Aldi has brought back Cuthbert the Caterpillar, the cake at the centre of a legal dispute with M&S, but with a slightly altered face.
The discounter has been pushing Cuthbert’s return on social media, with images showing it now has white chocolate eyes, like the rest of its face. Its eyes used to be brown.
Intellectual property experts say changes to the cake’s appearance could have a bearing on M&S’s High Court trademark infringement claim, which centres on its similarities to M&S’s own Colin the Caterpillar.
While other supermarkets sell ‘caterpillar cakes’, such as Tesco’s Curly and Asda’s Clyde, IP experts noted as M&S announced its claim last month that those offered more visual differences to Colin than Aldi’s Cuthbert did.
Read more: M&S will have to fight hard to keep Cuthbert the Caterpillar locked up
Aldi did not provide a comment on the visual change to Cuthbert.
John Coldham, IP partner at Gowling WLG, said the merits of M&S’s case would “depend on the extent to which consumers would see Cuthbert and think it’s Colin” and “clearly any changes to the presentation could be relevant to that assessment”.
M&S’s argument could point to a risk of so-called ‘post-sale confusion’, where someone presented with Cuthbert mistakes it for Colin even though the buyer knows it is from Aldi, said Coldham.
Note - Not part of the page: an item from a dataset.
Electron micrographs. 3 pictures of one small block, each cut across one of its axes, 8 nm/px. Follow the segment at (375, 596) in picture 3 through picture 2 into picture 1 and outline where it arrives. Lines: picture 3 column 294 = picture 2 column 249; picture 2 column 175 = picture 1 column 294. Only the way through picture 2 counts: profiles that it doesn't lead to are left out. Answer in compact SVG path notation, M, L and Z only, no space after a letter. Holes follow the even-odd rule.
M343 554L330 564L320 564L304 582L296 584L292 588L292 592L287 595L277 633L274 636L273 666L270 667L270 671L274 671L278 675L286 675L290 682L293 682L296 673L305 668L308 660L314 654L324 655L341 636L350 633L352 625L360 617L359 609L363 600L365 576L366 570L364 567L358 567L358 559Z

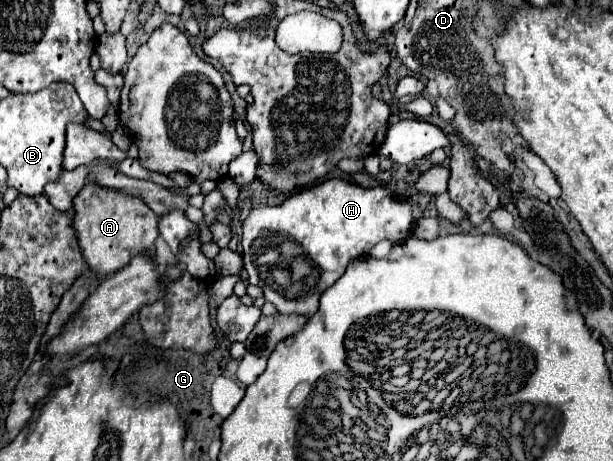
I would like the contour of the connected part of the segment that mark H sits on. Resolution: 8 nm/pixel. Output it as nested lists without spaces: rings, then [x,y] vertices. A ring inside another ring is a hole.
[[[330,178],[322,184],[306,188],[290,198],[286,198],[278,206],[254,206],[250,214],[242,222],[242,258],[244,268],[250,276],[250,284],[260,286],[264,292],[264,300],[272,302],[280,314],[302,314],[314,316],[318,310],[318,300],[322,292],[332,286],[346,270],[346,266],[358,258],[370,254],[370,250],[380,240],[400,242],[410,236],[410,228],[414,224],[412,206],[406,198],[398,198],[390,188],[362,188],[348,180]],[[282,268],[290,272],[290,280],[286,286],[278,282],[268,282],[268,270]]]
A similar argument proved successful last year for Freddy Jeans, represented by Gowling WLG, in a claim against Hugz Clothing.
However, Coldham added: “I expect the evidence will suggest that consumers look at it more holistically – the face overall is still extremely similar to the M&S product, as compared to other caterpillar cakes out there.
“So there is still a realistic possibility that consumers will consider Cuthbert to be Colin, and if post-sale passing off is taken into account, this is even more likely.”
As it filed its claim with the High Court on 14 April, M&S said it believed Cuthbert infringed its trademarks and amounted to passing off due to its “substantial similarity” to Colin the Caterpillar.
It believed people could be “deceived” into thinking they were sourced to a similar standard, and said it wanted Aldi to remove the product from sale and agree not to sell anything similar in the future.
Aldi taunted M&S on social media a week later with the announcement Cuthbert was going back on sale for the first since February, and with some of the profits going to Macmillan Cancer Support, M&S’s partner charity.
This week, Aldi has been tweeting images of the new Cuthbert “landing in stores” by parachute from 17 May.